Stored data entries
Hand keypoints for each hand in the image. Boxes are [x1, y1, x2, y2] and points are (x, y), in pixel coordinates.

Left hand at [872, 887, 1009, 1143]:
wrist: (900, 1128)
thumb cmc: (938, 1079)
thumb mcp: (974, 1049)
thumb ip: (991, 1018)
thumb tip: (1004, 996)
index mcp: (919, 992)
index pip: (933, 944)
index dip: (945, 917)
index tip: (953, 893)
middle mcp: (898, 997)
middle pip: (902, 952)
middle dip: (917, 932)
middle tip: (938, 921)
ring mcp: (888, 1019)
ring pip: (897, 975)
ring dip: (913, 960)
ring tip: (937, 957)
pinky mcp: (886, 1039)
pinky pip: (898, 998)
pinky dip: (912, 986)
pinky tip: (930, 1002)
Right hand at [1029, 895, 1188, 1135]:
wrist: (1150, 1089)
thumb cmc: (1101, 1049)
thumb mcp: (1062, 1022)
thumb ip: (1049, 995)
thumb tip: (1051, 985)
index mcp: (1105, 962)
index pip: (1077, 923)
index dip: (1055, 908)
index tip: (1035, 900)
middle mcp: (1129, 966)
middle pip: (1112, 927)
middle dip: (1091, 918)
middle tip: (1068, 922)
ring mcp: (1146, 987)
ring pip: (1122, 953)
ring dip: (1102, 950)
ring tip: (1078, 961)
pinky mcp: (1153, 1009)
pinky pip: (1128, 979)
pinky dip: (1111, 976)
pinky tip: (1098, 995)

> [What to work on]: Could you please copy the lines above exactly, beginning at the first and ending at the line that contains "ring mcp: (888, 1019)"?

> [Solved exercise]:
Hand keypoints for each hand in the image. Boxes are [x1, y1, x2, y2] and points are (x, y), in pixel coordinates.

Left hand at [872, 887, 1009, 1143]:
wrist: (900, 1128)
thumb cmc: (938, 1079)
thumb mcp: (974, 1049)
thumb ip: (991, 1018)
thumb tip: (1004, 996)
index mcp: (919, 992)
index pip: (933, 944)
index dip: (945, 917)
index tip: (953, 893)
middle mcp: (898, 997)
middle pip: (902, 952)
middle dip: (917, 932)
middle tip: (938, 921)
ring mcp: (888, 1019)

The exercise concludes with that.